Caroline Elishéva REBOUH
[1] – Il est utile de préciser ici que le mot SEFARADE qui signifie Espagne et qui désigne les Juifs d’Espagne présente deux acceptions : la première est Sefaradi/ sefaradite/ (pluriel sefaradim ou sefaradioth) concerne les Juifs qui ont fui l’Espagne (pour le Portugal c’est portougazith) après l’Inquisition espagnole et se sont réfugiés en Afrique du Nord, puis ont fui vers la Turquie, et vers la France, l’Italie et les pays des Balkans ou de l’Espagne sont remontés vers l’Angleterre et la Hollande. De là (de Hollande, une « branche » s’est éloignée encore vers la Pologne et la Lithuanie et obéissent au rite « sefarde » (qui s’écrit aussi séfarade en hébreu) mais ce rite est un peu différent du séfaradi.

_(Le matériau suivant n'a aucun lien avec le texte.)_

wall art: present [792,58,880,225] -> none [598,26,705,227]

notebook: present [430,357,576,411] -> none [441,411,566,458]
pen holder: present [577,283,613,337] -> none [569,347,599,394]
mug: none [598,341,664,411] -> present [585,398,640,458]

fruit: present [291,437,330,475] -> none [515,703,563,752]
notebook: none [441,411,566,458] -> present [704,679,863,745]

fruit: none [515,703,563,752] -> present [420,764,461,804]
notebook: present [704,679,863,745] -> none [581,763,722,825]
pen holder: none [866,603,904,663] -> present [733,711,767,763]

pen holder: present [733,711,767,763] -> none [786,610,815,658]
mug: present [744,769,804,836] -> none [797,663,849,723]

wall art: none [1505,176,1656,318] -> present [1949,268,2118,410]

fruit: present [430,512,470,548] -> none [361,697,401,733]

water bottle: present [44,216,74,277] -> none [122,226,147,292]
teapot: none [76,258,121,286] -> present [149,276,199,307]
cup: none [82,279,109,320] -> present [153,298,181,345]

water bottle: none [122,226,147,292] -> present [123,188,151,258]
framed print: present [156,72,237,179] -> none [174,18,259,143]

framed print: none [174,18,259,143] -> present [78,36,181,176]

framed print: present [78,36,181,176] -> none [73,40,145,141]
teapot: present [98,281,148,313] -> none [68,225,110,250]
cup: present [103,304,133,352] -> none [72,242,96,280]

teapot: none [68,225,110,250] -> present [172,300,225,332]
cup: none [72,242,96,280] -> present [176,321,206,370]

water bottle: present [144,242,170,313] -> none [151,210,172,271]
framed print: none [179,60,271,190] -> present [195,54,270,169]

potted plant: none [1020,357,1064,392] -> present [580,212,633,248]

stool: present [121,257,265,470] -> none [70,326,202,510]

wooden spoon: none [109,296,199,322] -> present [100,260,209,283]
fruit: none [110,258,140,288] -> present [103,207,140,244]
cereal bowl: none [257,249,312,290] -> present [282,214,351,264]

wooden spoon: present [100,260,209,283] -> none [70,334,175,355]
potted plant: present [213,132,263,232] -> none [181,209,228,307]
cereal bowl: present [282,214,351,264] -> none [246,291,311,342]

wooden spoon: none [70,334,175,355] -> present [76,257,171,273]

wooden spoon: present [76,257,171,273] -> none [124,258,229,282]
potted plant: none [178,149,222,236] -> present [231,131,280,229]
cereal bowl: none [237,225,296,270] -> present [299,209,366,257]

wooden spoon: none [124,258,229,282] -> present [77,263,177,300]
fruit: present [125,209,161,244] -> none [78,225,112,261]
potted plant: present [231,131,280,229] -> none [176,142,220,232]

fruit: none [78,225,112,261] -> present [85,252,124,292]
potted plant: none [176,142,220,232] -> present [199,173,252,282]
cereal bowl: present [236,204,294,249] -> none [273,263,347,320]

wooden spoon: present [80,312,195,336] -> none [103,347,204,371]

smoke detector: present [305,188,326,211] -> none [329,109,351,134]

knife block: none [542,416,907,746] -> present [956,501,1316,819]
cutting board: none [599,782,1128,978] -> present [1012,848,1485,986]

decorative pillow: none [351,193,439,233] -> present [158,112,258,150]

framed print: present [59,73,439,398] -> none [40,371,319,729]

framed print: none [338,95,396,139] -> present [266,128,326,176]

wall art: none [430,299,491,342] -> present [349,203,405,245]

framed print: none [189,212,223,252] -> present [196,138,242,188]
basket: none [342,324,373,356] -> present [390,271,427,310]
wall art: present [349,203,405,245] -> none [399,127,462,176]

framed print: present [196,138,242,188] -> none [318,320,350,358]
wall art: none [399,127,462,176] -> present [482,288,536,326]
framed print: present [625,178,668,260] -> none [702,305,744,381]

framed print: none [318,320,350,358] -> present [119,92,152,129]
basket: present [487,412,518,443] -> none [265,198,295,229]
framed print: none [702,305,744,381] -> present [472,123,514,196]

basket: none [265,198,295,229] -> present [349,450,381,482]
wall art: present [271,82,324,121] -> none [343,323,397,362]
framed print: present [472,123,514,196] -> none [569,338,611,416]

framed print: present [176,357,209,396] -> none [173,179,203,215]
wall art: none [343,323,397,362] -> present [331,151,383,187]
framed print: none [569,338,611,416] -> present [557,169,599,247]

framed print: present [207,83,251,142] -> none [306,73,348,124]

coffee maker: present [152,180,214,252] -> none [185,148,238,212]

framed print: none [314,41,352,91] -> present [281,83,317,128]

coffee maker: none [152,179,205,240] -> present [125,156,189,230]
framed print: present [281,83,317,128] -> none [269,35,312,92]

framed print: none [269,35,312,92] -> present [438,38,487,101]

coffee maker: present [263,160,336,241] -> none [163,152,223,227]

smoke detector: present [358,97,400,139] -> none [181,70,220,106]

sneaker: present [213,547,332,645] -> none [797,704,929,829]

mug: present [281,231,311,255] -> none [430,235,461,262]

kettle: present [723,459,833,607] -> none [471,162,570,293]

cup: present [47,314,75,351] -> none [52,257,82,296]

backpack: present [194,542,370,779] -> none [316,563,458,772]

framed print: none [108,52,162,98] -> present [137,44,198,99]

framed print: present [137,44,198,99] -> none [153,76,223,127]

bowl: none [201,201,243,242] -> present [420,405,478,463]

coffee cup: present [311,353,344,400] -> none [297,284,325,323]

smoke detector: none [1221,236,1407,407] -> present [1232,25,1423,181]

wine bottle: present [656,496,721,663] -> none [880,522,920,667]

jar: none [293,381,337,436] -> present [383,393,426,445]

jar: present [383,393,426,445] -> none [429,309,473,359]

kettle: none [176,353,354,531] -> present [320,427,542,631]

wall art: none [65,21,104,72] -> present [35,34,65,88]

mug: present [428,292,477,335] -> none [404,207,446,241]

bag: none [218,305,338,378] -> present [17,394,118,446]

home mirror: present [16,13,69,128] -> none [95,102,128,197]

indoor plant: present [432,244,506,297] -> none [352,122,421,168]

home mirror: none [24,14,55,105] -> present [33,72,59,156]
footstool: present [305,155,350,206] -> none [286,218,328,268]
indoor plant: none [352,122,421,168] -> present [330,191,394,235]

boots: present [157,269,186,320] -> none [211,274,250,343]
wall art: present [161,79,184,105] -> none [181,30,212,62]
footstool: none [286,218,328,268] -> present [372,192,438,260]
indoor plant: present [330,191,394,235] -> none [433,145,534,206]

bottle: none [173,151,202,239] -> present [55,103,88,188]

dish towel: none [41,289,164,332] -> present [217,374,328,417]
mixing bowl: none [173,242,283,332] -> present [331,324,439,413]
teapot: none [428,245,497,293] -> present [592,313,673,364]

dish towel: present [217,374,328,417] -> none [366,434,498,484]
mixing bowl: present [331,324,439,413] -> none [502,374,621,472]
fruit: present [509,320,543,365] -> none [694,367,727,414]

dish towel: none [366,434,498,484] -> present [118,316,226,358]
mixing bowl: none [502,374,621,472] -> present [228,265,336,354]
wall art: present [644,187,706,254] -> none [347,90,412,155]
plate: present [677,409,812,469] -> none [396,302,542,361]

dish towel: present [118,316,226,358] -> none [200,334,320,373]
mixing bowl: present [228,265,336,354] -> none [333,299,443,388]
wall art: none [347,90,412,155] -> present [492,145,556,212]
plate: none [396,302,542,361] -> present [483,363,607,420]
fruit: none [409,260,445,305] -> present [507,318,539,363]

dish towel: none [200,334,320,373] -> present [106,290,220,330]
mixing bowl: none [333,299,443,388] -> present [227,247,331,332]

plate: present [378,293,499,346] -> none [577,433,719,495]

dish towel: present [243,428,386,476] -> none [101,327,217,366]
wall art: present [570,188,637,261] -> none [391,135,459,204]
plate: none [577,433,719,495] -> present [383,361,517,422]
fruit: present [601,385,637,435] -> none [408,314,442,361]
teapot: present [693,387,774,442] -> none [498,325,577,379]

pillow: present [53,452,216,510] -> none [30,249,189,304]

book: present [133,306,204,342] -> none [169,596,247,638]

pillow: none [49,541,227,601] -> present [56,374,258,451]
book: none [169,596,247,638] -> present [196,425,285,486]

[2] – Comme c’est le cas pour le célèbre « Ma lekha adam nirdam ».
[3] – 1075-1141. Né à Tolède, mort –selon la légende – piétiné par un cavalier arabe aux abords du Kotezl haMaâravi. Enterré à Kfar Kaboul en basse Galilée (territoire de la tribu d’Asher). Auteur de nombreuses poésies (chants d’amour, de vin mais aussi d’autres poèmes empreints d’un amour intense pour Sion tels « Yefé Nof mishosh tevel » ou « Libi bemizrah vaani bemaârav » (mon cœur est en Orient…) et Auteur du non moins célèbre Livre du Kouzari.
[4] – Volontairement la traduction a été « libre » pour rester belle et poétique en français.